Last updated on May 13th, 2019 at 02:36 pm
I am a small business owner. We have a massive amount of capital tied up in overdue accounts receivable. My accumulating experience is that it is now common practice for large companies and municipalities to manage cash flow by delaying payments to vendors. This puts an enormous strain on a small company – any business advisor will agree that cash flow is the most critical item in the life of a small company. Business growth requires the reinvestment of profits into new products and services. More and more, growth in the small-business sector is constrained by earned income that is not going into business growth but rather into funding receivables that are extending out 60, 90 and even 120 days. In my own experience, it is large companies and public entities that are responsible for withholding the majority of the funds. To a large extent, they do it simply because they can. They have opted to improve their bottom line by taking (not negotiating) extended
payment terms. I am extremely troubled by this trend and wonder what your thoughts are.
At the outset, let me observe that the practice you outline in your question sounds like smart business. Think about it. By extending payment terms to vendors, companies are able to favorably impact their bottom lines in the short term. So, viewed solely through the lens of a company’s economic self-interest, practicing extended payment terms makes a lot of sense.
At the same time, from my "people perspective," I have to wonder about the impact such practices have on the other bottom line (i.e., corporate culture)? What does it say about a company when it is willing to demand prompt services from its vendors on the one hand and then delay payments for those very same services on the other?
As I’ve written previously, high-performance organizations take care of both the bottom line and the other bottom line. The leaders of high-performance organizations are mindful of financial performance and also focus on engaging in socially responsible organizational actions. Examined from this perspective, what you outline in your question is hard to defend. Frankly, it is an "I win, you lose" posture that has consequences far beyond the immediate transaction.

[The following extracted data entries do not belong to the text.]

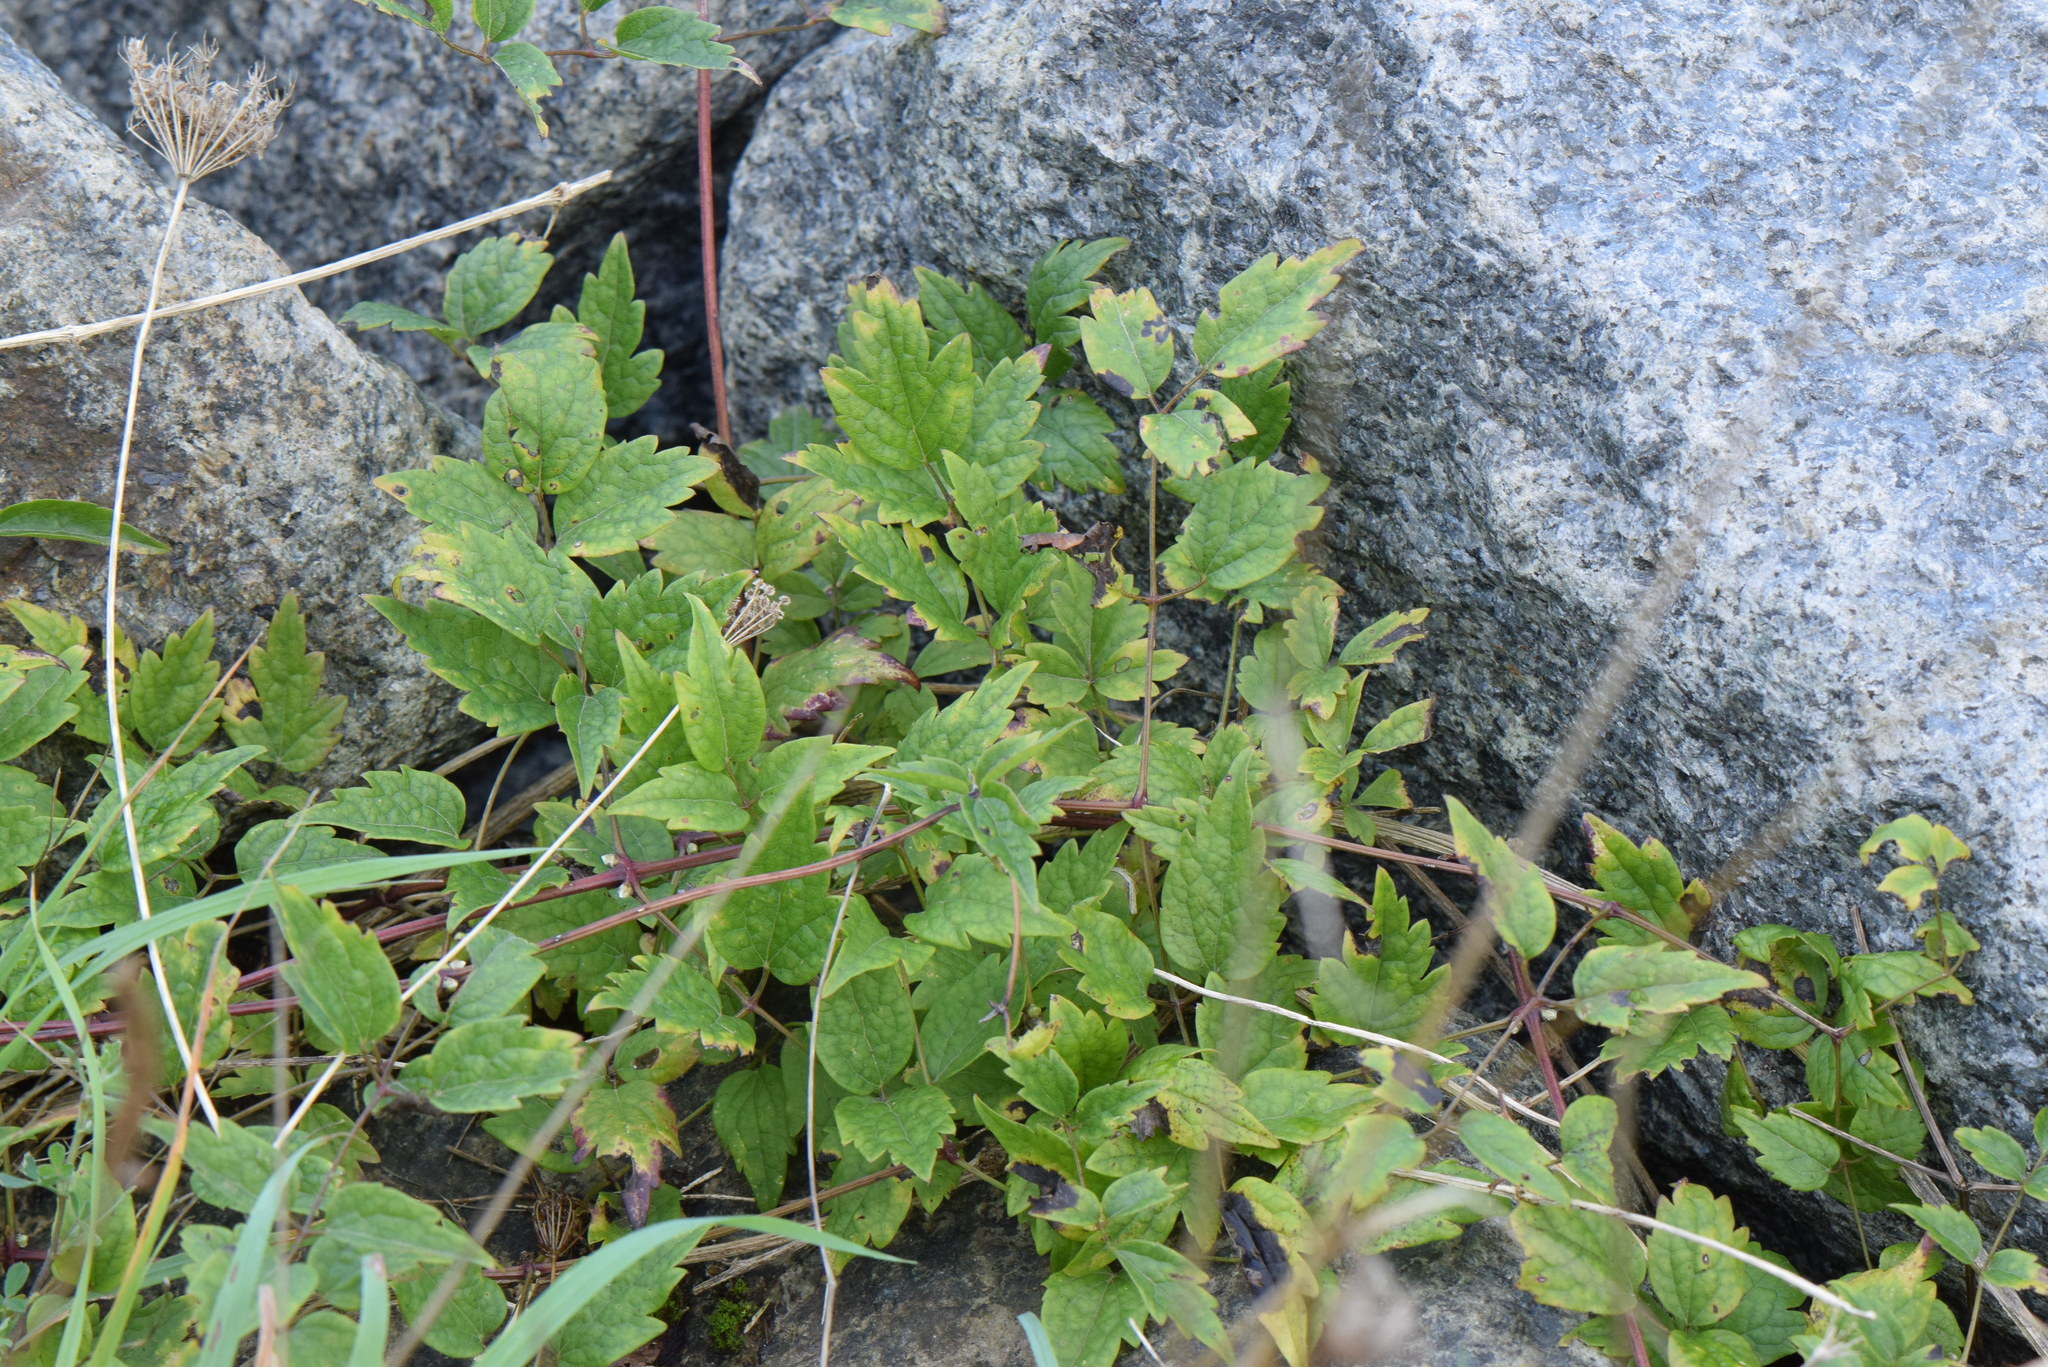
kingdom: Plantae
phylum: Tracheophyta
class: Magnoliopsida
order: Ranunculales
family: Ranunculaceae
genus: Clematis
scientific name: Clematis vitalba
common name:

Let me explain. If we accept that the practice you outline is fairly widespread, and I happen to believe it is, there are some very real economic effects that result.
First of all, let’s talk about what it takes to be a small-business owner and entrepreneur. You must identify a market need, develop a marketable and profitable solution to meet that need, produce a business plan that shows a healthy company is possible and probable, find investors willing to invest and take the risk, start up the business, hire employees, navigate through the regulation minefield, bring the product or service to commercial readiness, find customers, convince the customers of the effectiveness of the product or service, sell the product or service, produce the product or service at a profit, deliver the product or service on time, get paid for the product or service, and finally, grow the company to the point it can pay dividends to the original investors.
Further, let’s factor in the fact that many small businesses that have survived the past several years of economic uncertainty cannot afford to antagonize large customers. Raising prices and/or charging interest may not be practical solutions.
Finally, to really bring the discussion home, let’s insert some real numbers that bear upon the scope of the issue you raise in your question.
The U.S. Small Business Administration reports that nationally, small businesses make up 99.7 percent of all employers, employ more than half of all private sector employees, and contribute more than 50 percent of non-farm private gross domestic product.
According to information from the U.S. Bureau of Economic Analysis, the private sector gross state product for Wisconsin in 2002 was $170 billion, or roughly $14 billion per month. Using these figures, we can estimate that approximately $7 billion per month is done by small business in Wisconsin. This would also be the total amount of accounts receivable outstanding if every invoice was paid in 30 days.
However, as you point out, not every invoice gets paid in 30 days. Using a hypothetical example, let’s say the average small business gets paid in 50 days. Again, drawing upon the data from above, that would mean $4.7 billion dollars was earned but not available for use by small businesses. That’s a lot of money that could be used to drive a lot of growth for a lot of small businesses.
What if the receivables extend beyond 50 days, to 60 or 75 days or more? In that scenario, the reality for some small-business owners is that cash flow becomes a crisis situation. Some must borrow money in order to make payrolls.
I suppose you could argue that extended receivables are just a cost of doing business, that the money will eventually come in, that it’s only a one-time shift of funds out a month or more. Further, you could argue that the money stays in Wisconsin anyway, just in the hands of large companies.
I suggest that these arguments miss the central point – that the lack of prompt payments to small business affects their economic well-being, and that the economic well-being of small businesses is central to the economic well-being of our region, our state, and our country.
In the final analysis, there are no easy answers here. However, a good starting point might be to try to get a dialog underway.
Start with contacts and leaders at your client companies. Extend the dialog to like-minded others involving a cross section of the business community. Again, invite leaders from the entities with whom you are having difficulty. Have an informed, objective discussion in which the focus is on the problem, not the people.
Include some research of the kind I offer within this article. Examine the problem from multiple perspectives in order to generate a variety of possibilities. For example, maybe it is possible to lower your prices if the customer agrees to quicker payment terms.
Finally, if agreements or understandings are reached, make sure they are based upon objective criteria (e.g., a new payment terms policy) that are explicitly defined.